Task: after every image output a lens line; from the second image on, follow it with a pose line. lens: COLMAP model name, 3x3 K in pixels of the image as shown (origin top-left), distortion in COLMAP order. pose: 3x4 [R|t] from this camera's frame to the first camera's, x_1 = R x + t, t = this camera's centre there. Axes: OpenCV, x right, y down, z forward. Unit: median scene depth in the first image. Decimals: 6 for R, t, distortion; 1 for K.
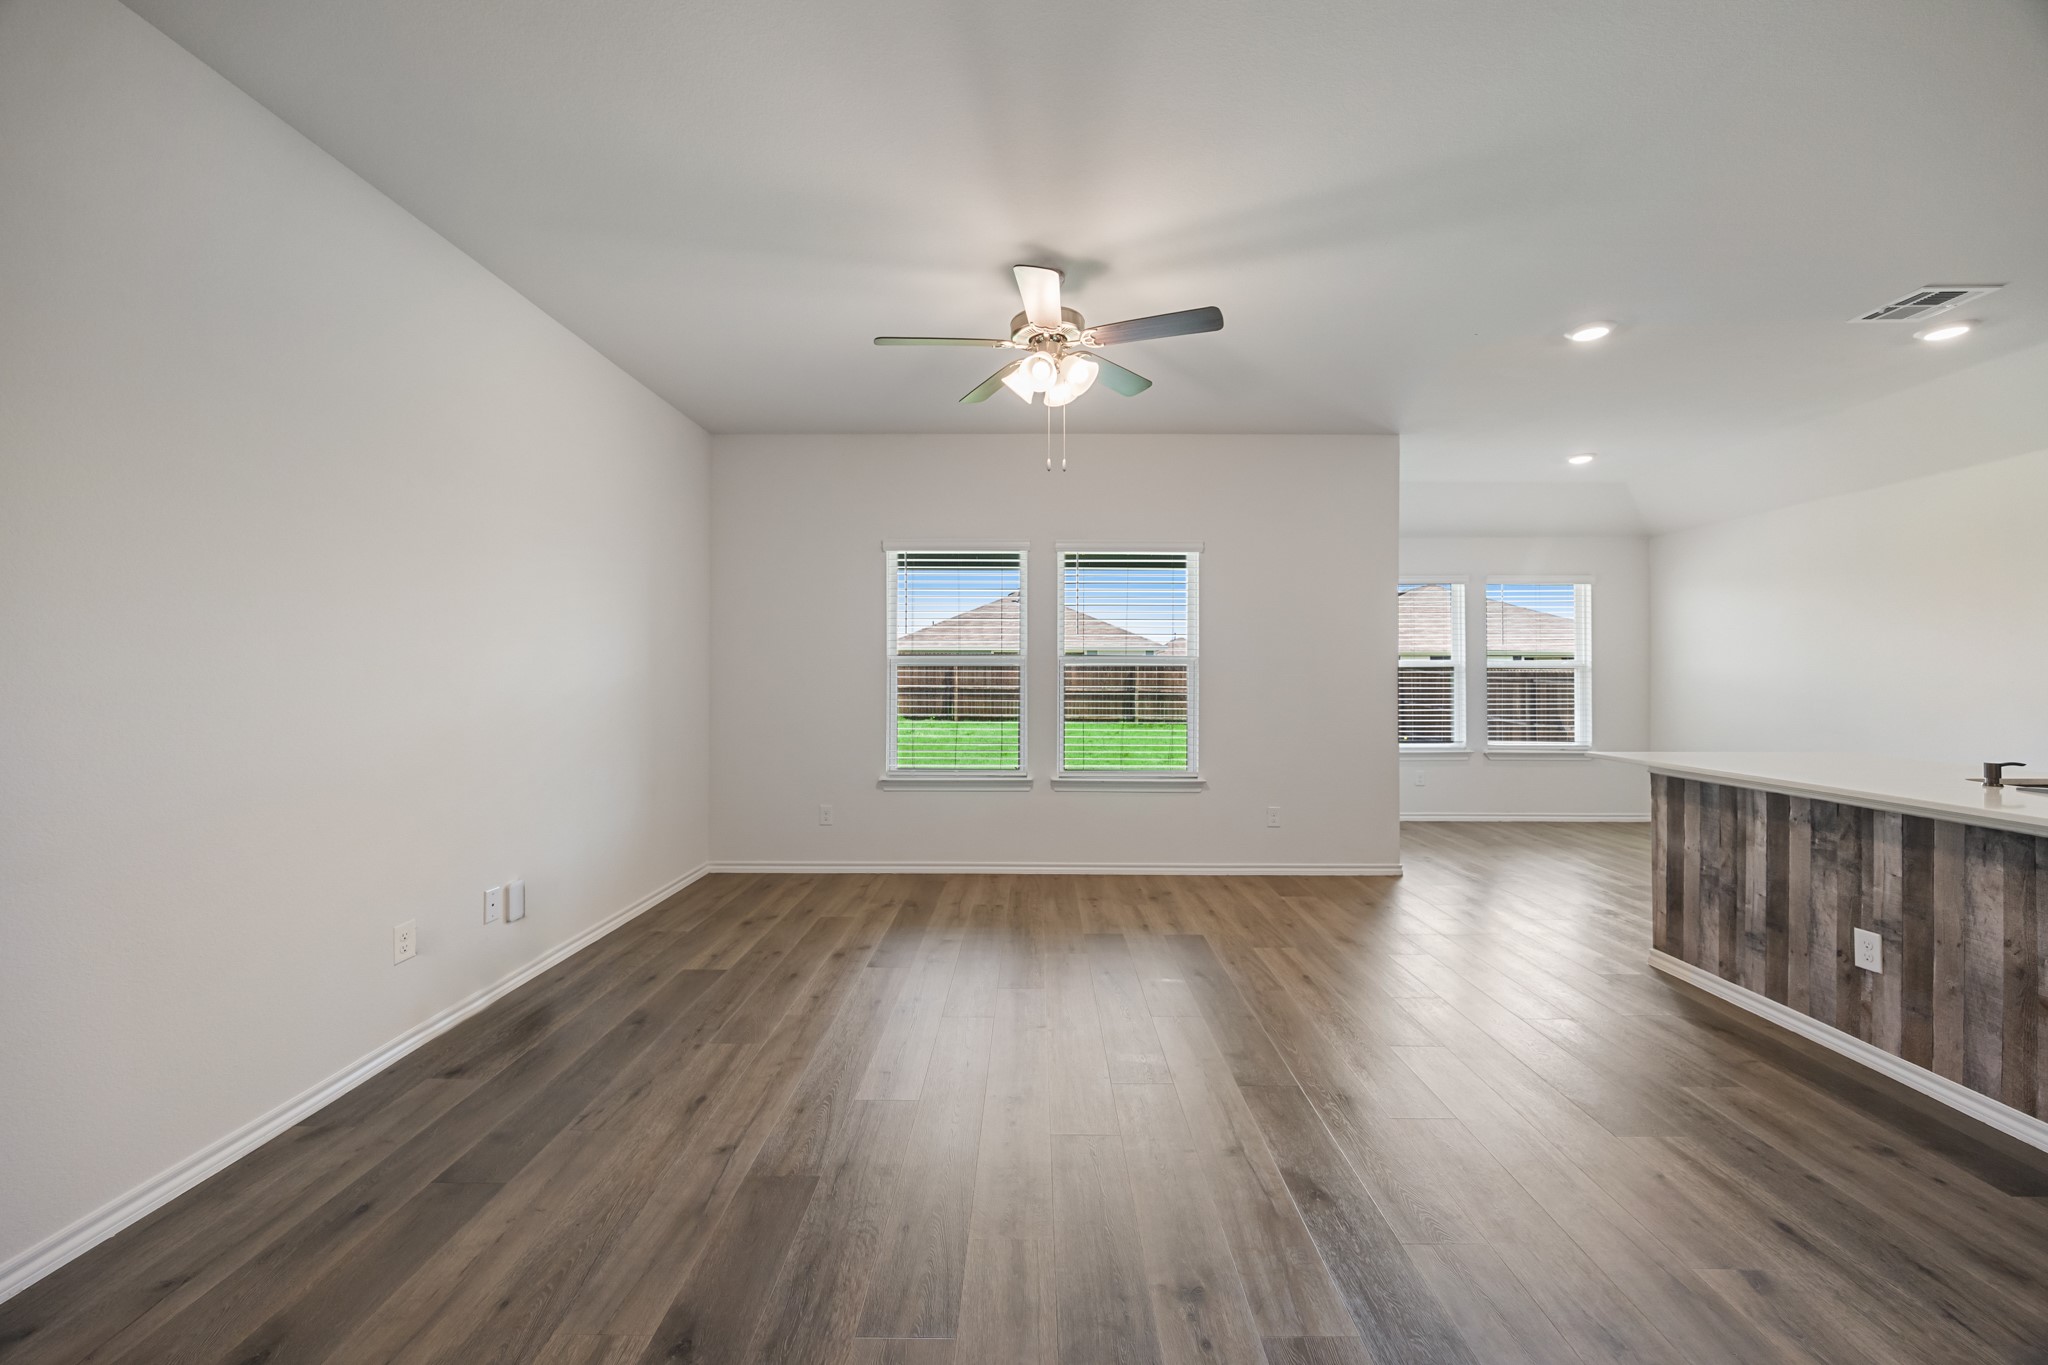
lens RADIAL K [[787.6, 0, 1031.1], [0, 787.6, 667.5], [0, 0, 1]] dist [-0.002890, 0.000908]
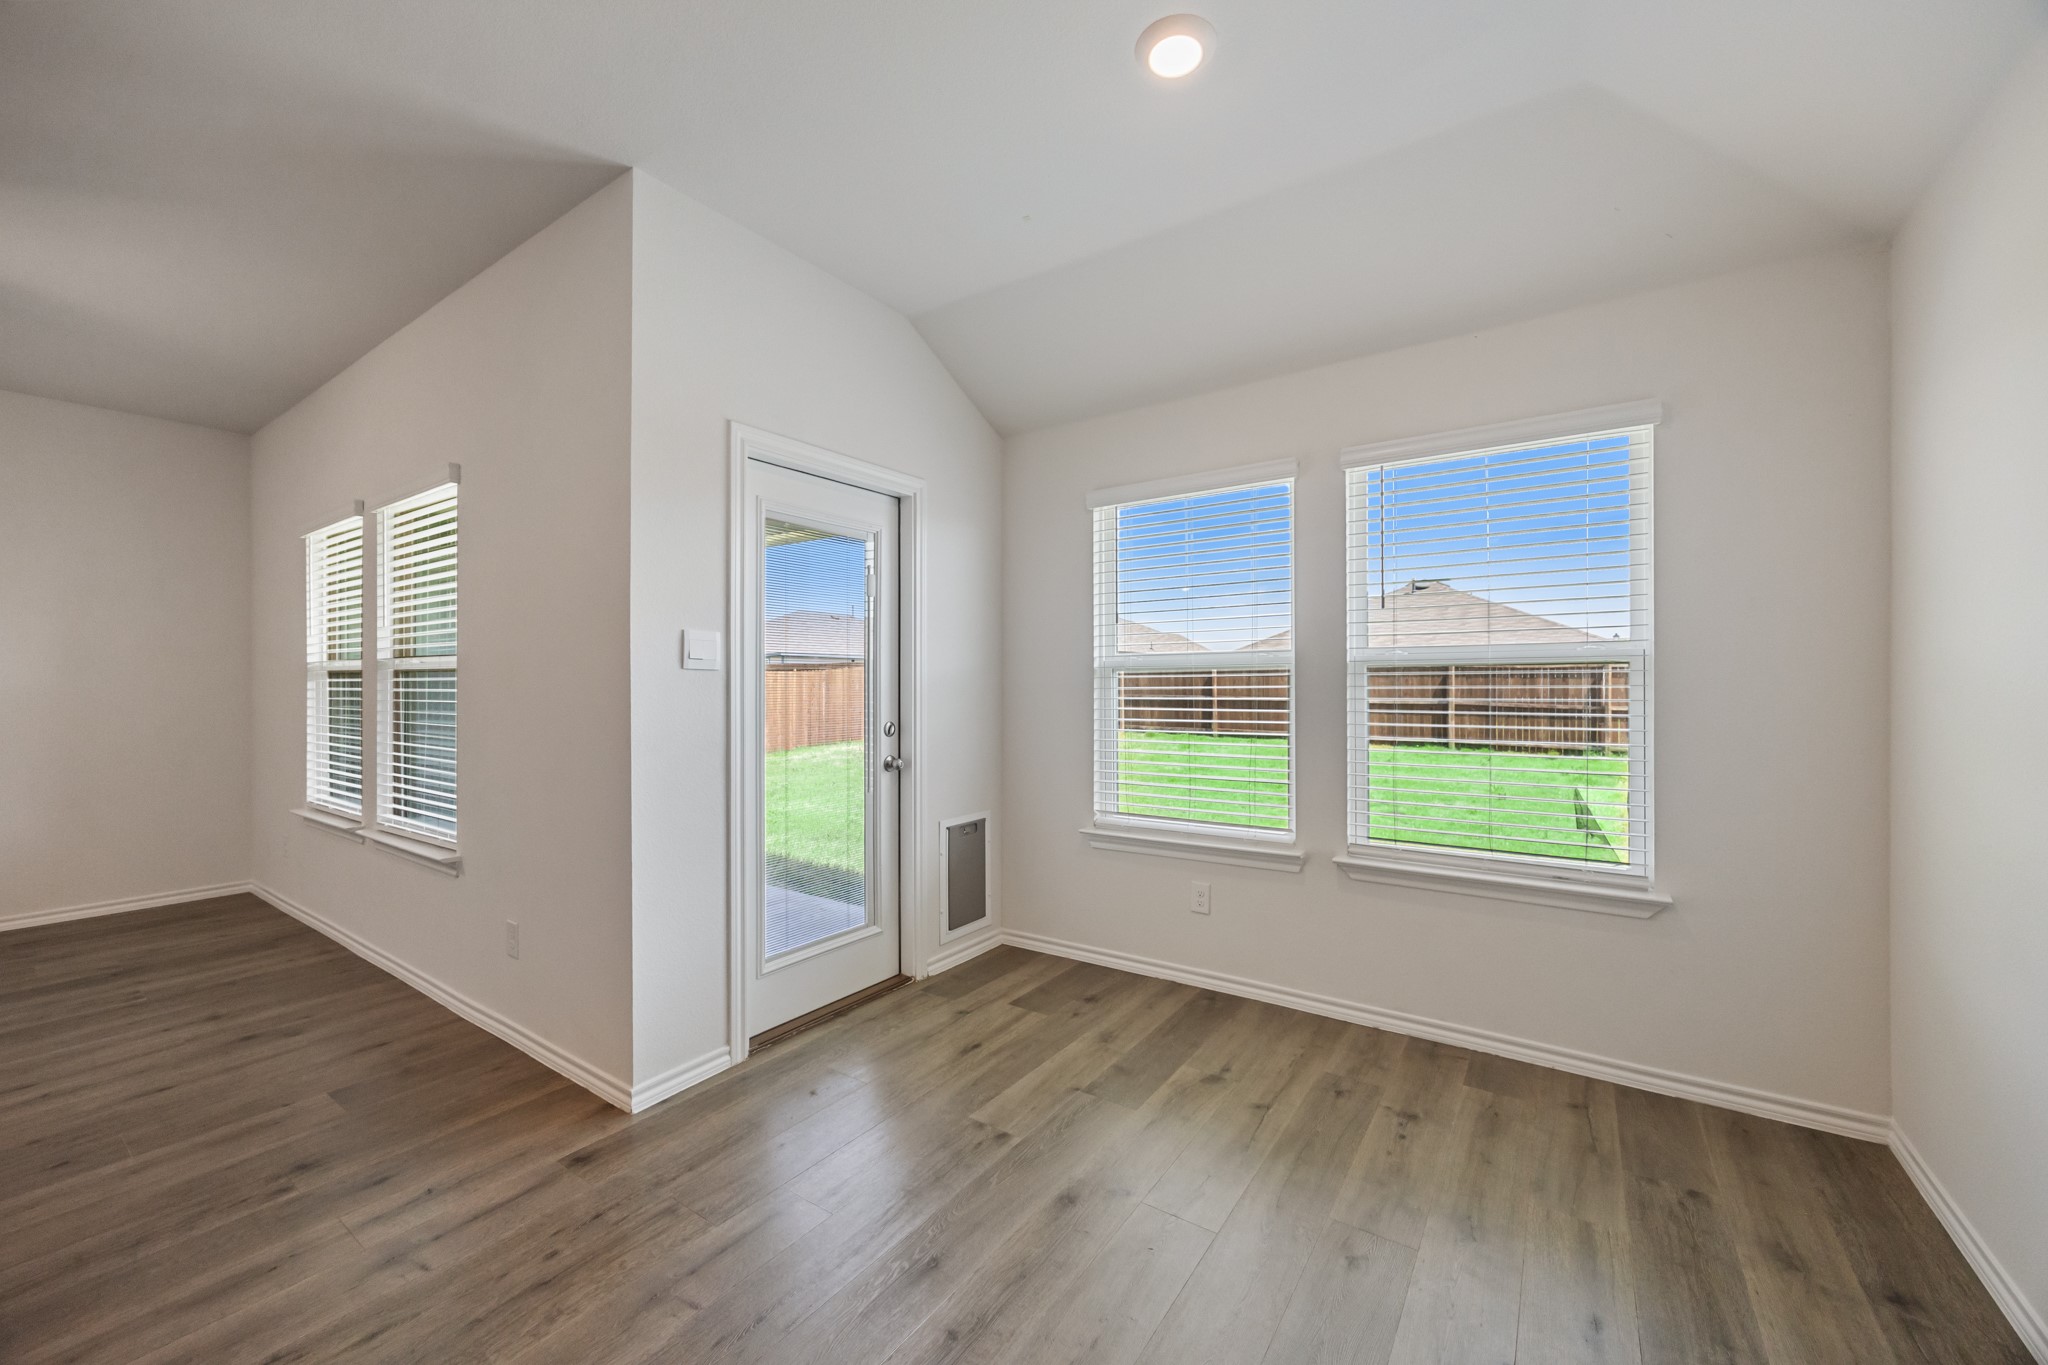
lens RADIAL K [[787.6, 0, 1034.8], [0, 787.6, 687.6], [0, 0, 1]] dist [-0.002890, 0.000908]
pose [[0.826450, -0.002132, -0.563007, 1.347852], [0.009698, 0.999898, 0.010450, 0.013731], [0.562927, -0.014097, 0.826386, 1.085160]]
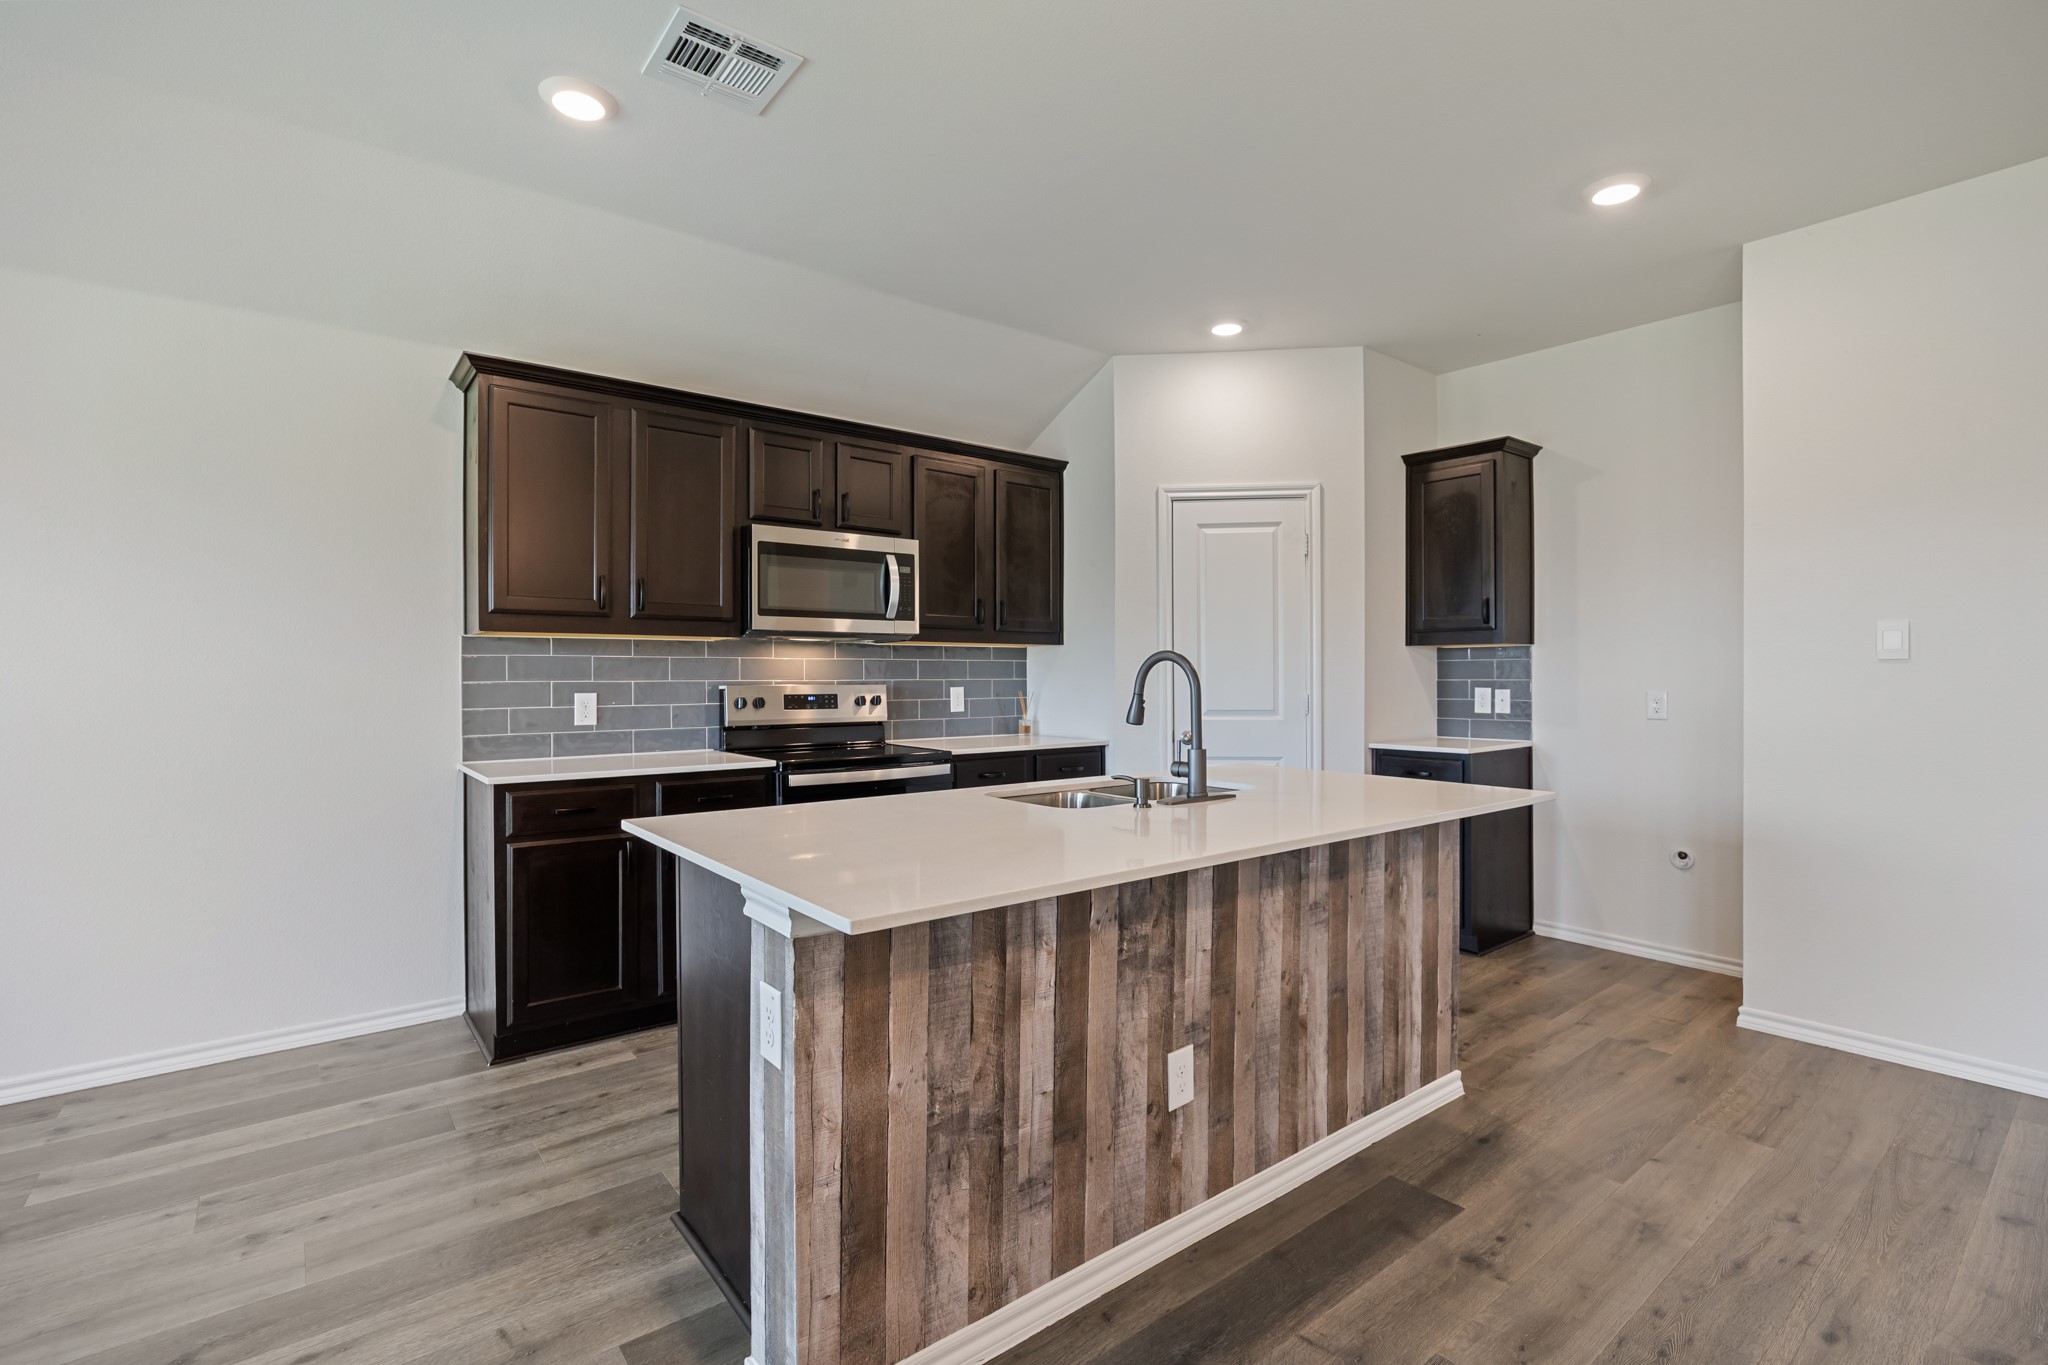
lens RADIAL K [[950.6, 0, 1037.4], [0, 950.6, 666.9], [0, 0, 1]] dist [-0.007878, 0.002550]
pose [[-0.638392, 0.004315, 0.769699, 0.380904], [-0.006962, 0.999911, -0.011379, 0.012590], [-0.769680, -0.012623, -0.638306, 1.202258]]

### Instructions to follow
The records above should be returned word for word, with every picture left out.

### Answer to this exercise
Task: after every image output a lens line; from the second image on, follow it with a pose line. lens: COLMAP model name, 3x3 K in pixels of the image as shown (origin top-left), distortion in COLMAP order. pose: 3x4 [R|t] from this camera's frame to the first camera's, x_1 = R x + t, t = this camera's centre there. Axes: OpenCV, x right, y down, z forward. Unit: median scene depth in the first image. Decimals: 6 for R, t, distortion; 1 for K.
lens RADIAL K [[787.6, 0, 1031.1], [0, 787.6, 667.5], [0, 0, 1]] dist [-0.002890, 0.000908]
lens RADIAL K [[787.6, 0, 1034.8], [0, 787.6, 687.6], [0, 0, 1]] dist [-0.002890, 0.000908]
pose [[0.826450, -0.002132, -0.563007, 1.347852], [0.009698, 0.999898, 0.010450, 0.013731], [0.562927, -0.014097, 0.826386, 1.085160]]
lens RADIAL K [[950.6, 0, 1037.4], [0, 950.6, 666.9], [0, 0, 1]] dist [-0.007878, 0.002550]
pose [[-0.638392, 0.004315, 0.769699, 0.380904], [-0.006962, 0.999911, -0.011379, 0.012590], [-0.769680, -0.012623, -0.638306, 1.202258]]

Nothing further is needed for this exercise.